[Saved data entries]
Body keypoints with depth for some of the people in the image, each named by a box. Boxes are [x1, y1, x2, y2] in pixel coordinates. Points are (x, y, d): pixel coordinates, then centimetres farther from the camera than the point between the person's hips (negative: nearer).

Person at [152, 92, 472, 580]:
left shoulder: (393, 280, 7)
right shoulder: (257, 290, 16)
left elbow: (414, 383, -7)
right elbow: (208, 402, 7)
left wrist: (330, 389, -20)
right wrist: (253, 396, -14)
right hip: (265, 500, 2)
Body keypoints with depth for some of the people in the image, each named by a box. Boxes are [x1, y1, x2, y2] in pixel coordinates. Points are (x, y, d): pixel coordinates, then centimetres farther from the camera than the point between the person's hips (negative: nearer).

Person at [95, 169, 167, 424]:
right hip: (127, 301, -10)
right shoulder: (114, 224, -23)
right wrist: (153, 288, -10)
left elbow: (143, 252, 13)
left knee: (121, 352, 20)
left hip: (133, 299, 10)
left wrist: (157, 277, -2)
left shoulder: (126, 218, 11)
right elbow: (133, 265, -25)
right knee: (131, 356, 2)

---

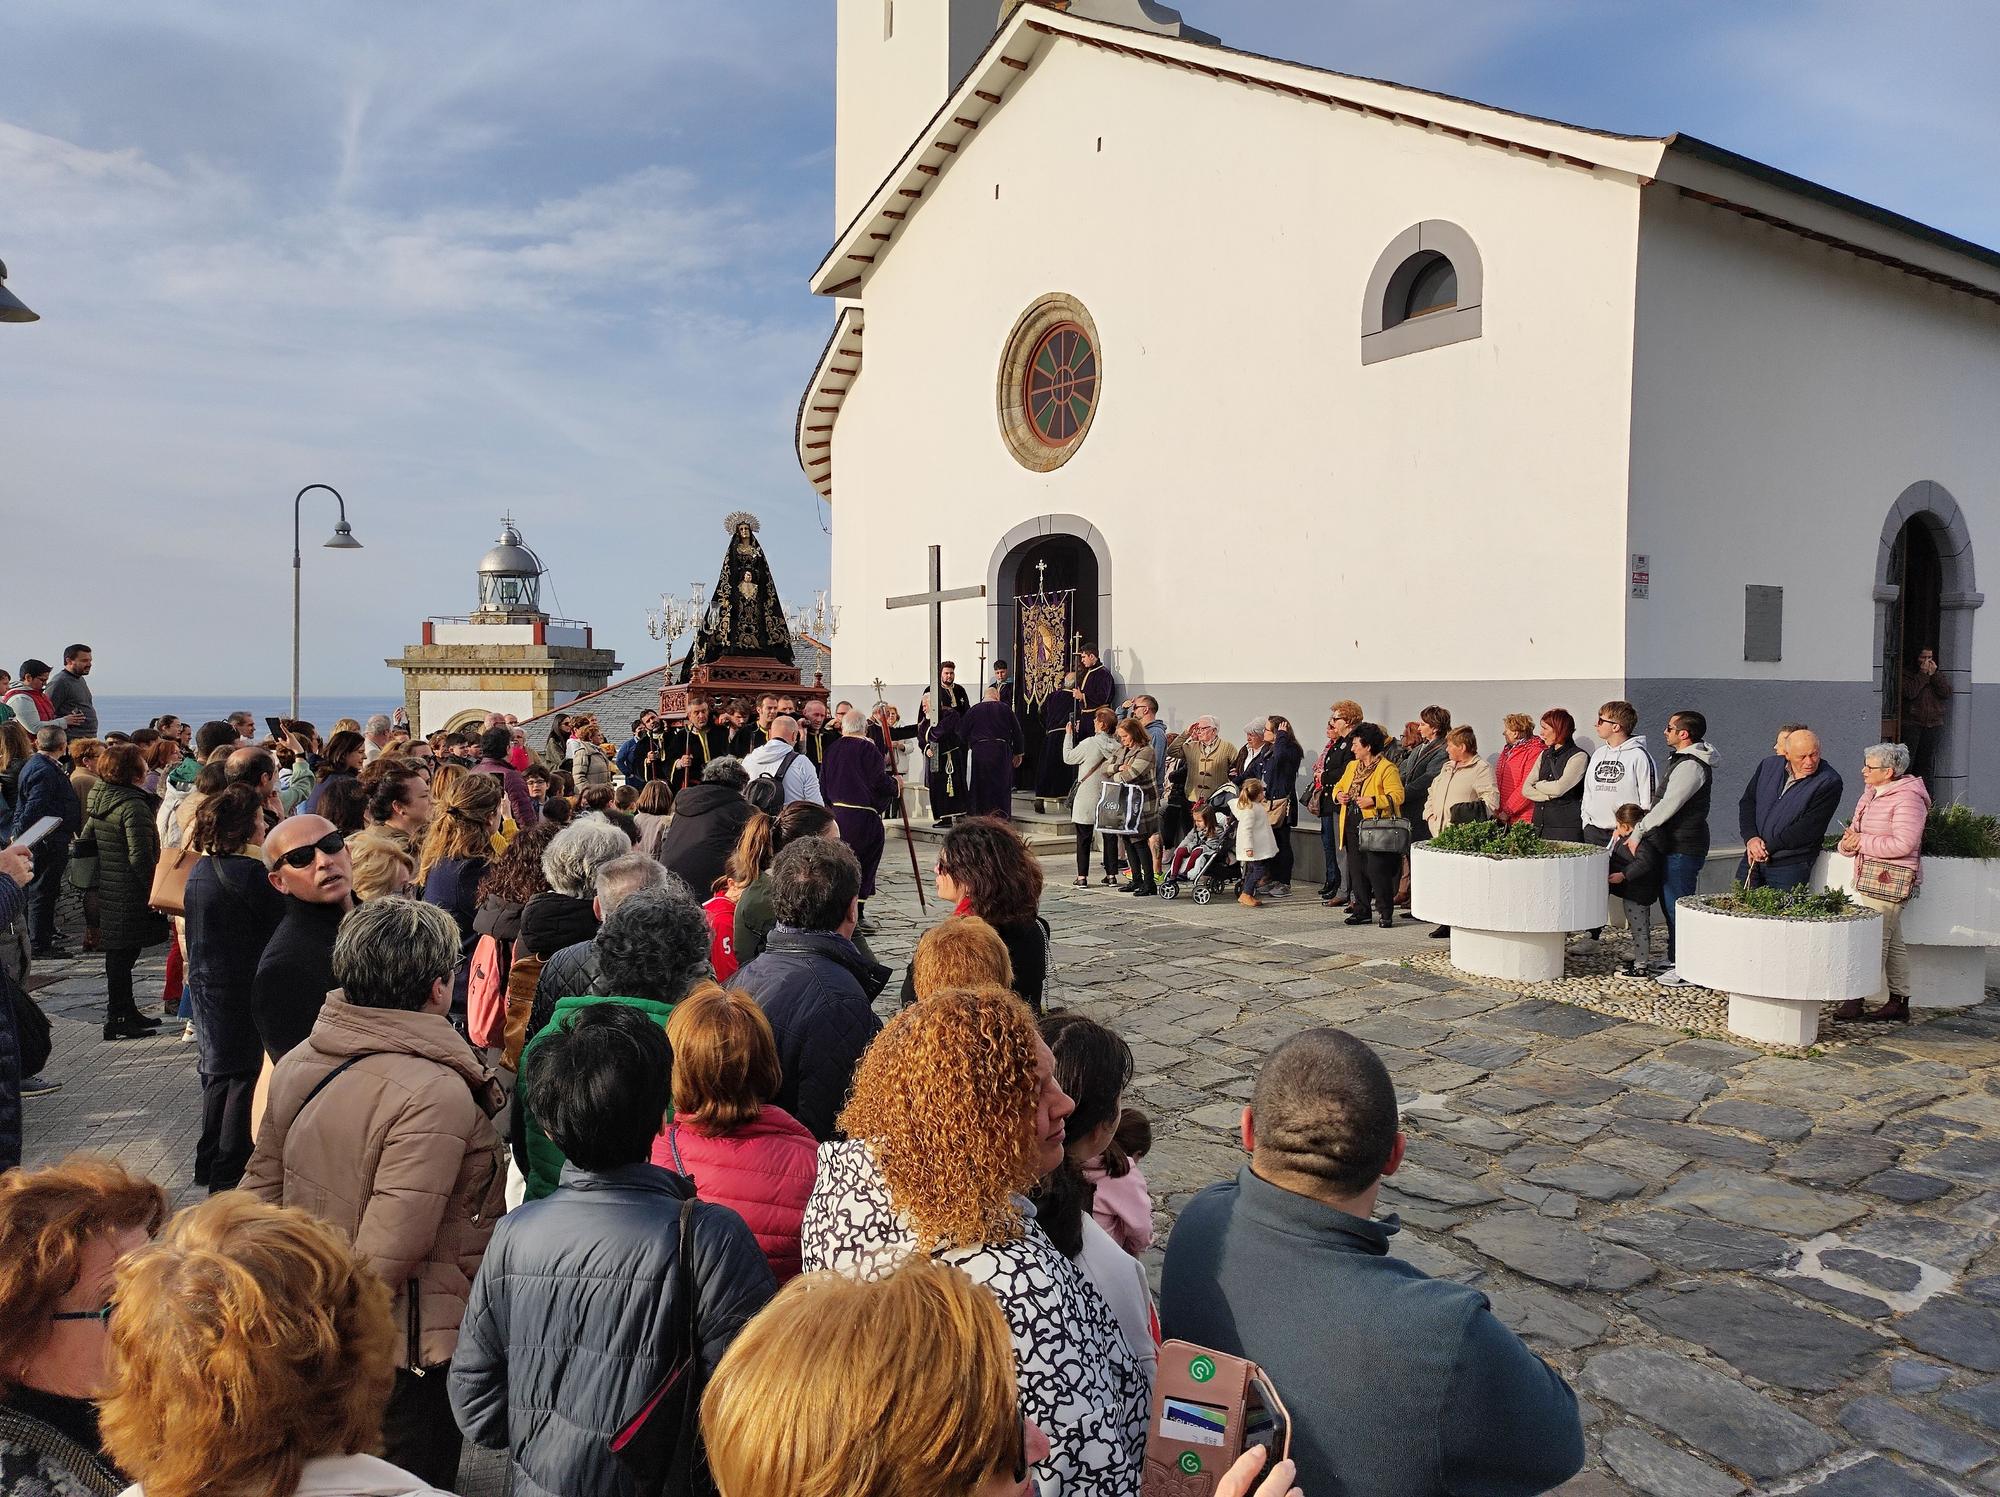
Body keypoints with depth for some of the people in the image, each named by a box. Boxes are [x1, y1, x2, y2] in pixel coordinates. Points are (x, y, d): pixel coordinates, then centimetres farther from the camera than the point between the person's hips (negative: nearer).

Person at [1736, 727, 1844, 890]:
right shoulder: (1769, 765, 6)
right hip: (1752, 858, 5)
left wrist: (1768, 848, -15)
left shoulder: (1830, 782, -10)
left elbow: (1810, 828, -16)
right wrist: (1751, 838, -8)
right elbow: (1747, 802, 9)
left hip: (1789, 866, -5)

--

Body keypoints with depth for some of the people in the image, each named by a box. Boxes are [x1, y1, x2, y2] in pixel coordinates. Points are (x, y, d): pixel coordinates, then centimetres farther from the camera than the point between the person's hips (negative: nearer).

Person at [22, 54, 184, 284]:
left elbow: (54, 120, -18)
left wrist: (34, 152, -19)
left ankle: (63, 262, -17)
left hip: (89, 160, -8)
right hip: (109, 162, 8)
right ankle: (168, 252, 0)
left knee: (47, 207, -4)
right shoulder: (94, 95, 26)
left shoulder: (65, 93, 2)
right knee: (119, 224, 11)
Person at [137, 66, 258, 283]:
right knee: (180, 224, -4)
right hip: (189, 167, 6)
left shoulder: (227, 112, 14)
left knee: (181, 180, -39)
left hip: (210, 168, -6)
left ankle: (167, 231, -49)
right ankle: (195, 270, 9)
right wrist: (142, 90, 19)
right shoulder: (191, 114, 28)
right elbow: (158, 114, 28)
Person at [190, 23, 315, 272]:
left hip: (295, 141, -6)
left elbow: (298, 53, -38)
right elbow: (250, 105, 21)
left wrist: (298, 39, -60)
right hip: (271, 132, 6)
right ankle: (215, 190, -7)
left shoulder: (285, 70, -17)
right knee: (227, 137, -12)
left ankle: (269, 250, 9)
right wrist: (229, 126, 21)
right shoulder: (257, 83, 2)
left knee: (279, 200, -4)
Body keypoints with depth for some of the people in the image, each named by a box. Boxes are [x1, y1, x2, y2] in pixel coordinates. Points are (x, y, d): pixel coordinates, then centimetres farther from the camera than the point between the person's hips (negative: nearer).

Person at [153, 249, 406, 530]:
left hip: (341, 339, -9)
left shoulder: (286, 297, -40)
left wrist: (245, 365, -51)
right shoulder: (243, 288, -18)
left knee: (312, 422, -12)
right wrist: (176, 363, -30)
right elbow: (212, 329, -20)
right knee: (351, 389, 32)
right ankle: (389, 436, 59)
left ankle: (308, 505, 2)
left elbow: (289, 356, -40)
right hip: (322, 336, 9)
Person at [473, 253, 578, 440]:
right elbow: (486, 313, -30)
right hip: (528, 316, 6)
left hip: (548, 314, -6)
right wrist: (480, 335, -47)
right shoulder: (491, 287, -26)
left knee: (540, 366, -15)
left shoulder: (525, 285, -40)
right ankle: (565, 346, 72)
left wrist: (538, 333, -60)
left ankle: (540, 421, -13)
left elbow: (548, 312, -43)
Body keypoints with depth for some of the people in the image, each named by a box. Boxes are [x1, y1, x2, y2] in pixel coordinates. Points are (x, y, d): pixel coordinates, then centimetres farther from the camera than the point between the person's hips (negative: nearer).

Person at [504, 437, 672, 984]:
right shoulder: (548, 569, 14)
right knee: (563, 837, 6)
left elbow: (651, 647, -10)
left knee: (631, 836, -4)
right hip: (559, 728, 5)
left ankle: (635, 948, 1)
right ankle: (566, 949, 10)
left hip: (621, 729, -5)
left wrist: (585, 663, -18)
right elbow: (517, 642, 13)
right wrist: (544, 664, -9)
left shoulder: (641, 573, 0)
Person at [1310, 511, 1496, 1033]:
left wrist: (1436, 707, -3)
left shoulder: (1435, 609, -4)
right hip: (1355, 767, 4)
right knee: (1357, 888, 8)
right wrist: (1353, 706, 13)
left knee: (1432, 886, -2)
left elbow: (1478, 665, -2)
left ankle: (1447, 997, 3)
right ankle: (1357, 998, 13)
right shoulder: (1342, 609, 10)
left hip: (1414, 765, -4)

## WHAT YOU HAVE TO DO
Could you give the entries between the lines holding "right elbow: (517, 642, 13)" and "left knee: (1432, 886, -2)", inclusive, again with "wrist" swapped for "hand" and nothing else changed?

## TASK ANSWER
right elbow: (517, 642, 13)
right hand: (544, 664, -9)
left shoulder: (641, 573, 0)
Person at [1310, 511, 1496, 1033]:
left hand: (1436, 707, -3)
left shoulder: (1435, 609, -4)
right hip: (1355, 767, 4)
right knee: (1357, 888, 8)
right hand: (1353, 706, 13)
left knee: (1432, 886, -2)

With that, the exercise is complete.